- [正文段落]:
__________

前國務院發言人袁木曾主管曹思源
還有一次是袁木批評我。袁木是國務院辦公廳主管我們的領導。有一次,他對我說:“小曹啊,你要注意一點。”那個時候,我寫了一本書,《談談企業破產法》,寄給了人大常委委員每人一本。袁木說:“你這個行為就是企圖影響立法。這企圖影響立法,在國外都是犯法的行為。”如果我是老實人,我當時會說:“哦,那我是不對的”。但我對袁木說:“你這個理解是不對的。影響立法要看怎麼影響。如果你寫一封信,裡面裝一顆子彈。如不同意破產法,子彈相見,那就是暴力威脅,是違法的,可是我這個信封裡裝的是一本書,是我的學習體會。而人大代表是代表人民的,是我的代表者,我把我的學習體會、想法告訴我的代表,這不是很正常嗎?這怎麼違法了?”袁木說:“哦。是這樣的。那我就不知道了。”所以,我這個人是不能被欺負的。
事實上,當時不少人大常委委員給我回信說:“現在正在審議破產法,我苦於找不到有關參考資料,你這本《談談企業破產法》來得正是時候,很有說服力。已經把我說服了,上次開會我是反對破產法的,下次開會我就要投贊成票了。”一票一票就這樣爭取過來了。
袁木: 企圖影響立法,在國外都是犯法的行為。
《中國密報》:這兩個人在共產黨裡面已經算精英了。居然還這樣。再回頭了看,老曹,這些只是你鼓動制訂破產法的經歷,現在你鼓動的是修憲呀。
曹:是的,這不可同日而語。不過,修憲的成功例子,我也給你舉出了。這說明也有成功希望,有可行性。
國家制度是有缺陷所以要改制
《中國密報》:在修憲中,更難的是涉及國家制度這塊。如果這部分修正了,修憲就變成了有乾貨的修憲,這樣就會起到把權力關進制度籠子的作用。這個時候,他們就會意識到,我會不會被關進去。

__________

- [題目 1]: 輸出這篇訪談中從「事實上,當時不少人大常委委員」到「會意識到,我會不會被關進去。」之間的文字,首尾兩處都包括在內,一字不改。
- [題目 2]:
根據這篇訪談回答:
(a) 曹思源寄給人大常委委員的書叫什麼名字?
(b) 回信的那位委員說,上次開會時他對破產法是什麼態度?
(c) 標題中說袁木以前擔任過什麼職務?
只根據這篇訪談作答。

- [資料行]:

__________

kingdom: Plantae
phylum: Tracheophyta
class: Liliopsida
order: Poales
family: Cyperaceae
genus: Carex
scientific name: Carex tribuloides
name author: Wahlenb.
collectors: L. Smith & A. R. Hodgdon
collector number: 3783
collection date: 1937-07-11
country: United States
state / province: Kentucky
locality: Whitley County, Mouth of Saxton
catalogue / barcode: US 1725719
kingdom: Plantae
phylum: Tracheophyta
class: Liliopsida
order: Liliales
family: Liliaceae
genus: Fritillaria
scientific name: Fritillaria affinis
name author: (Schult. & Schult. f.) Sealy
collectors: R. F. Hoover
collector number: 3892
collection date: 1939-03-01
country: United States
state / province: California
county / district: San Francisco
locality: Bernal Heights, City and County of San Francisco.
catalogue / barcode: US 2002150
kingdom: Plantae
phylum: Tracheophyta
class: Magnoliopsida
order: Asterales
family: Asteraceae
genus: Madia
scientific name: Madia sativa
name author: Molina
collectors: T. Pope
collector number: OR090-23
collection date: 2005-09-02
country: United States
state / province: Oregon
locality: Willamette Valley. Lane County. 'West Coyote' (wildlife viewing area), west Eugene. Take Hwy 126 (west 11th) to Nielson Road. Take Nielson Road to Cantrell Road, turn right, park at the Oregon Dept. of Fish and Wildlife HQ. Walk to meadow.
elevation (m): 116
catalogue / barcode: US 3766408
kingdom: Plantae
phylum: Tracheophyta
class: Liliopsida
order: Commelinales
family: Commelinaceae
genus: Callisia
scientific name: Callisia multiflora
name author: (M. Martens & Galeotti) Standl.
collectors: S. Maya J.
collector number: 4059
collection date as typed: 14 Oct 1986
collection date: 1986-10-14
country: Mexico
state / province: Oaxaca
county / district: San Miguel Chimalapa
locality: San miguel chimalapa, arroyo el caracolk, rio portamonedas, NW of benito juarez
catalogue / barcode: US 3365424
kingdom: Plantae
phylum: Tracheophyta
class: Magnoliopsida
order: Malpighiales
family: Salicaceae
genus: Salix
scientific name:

__________

- [書面回答 1]:
事實上,當時不少人大常委委員給我回信說:“現在正在審議破產法,我苦於找不到有關參考資料,你這本《談談企業破產法》來得正是時候,很有說服力。已經把我說服了,上次開會我是反對破產法的,下次開會我就要投贊成票了。”一票一票就這樣爭取過來了。
袁木: 企圖影響立法,在國外都是犯法的行為。
《中國密報》:這兩個人在共產黨裡面已經算精英了。居然還這樣。再回頭了看,老曹,這些只是你鼓動制訂破產法的經歷,現在你鼓動的是修憲呀。
曹:是的,這不可同日而語。不過,修憲的成功例子,我也給你舉出了。這說明也有成功希望,有可行性。
國家制度是有缺陷所以要改制
《中國密報》:在修憲中,更難的是涉及國家制度這塊。如果這部分修正了,修憲就變成了有乾貨的修憲,這樣就會起到把權力關進制度籠子的作用。這個時候,他們就會意識到,我會不會被關進去。

- [書面回答 2]:
(a) 《談談企業破產法》
(b) 反對破產法
(c) 國務院發言人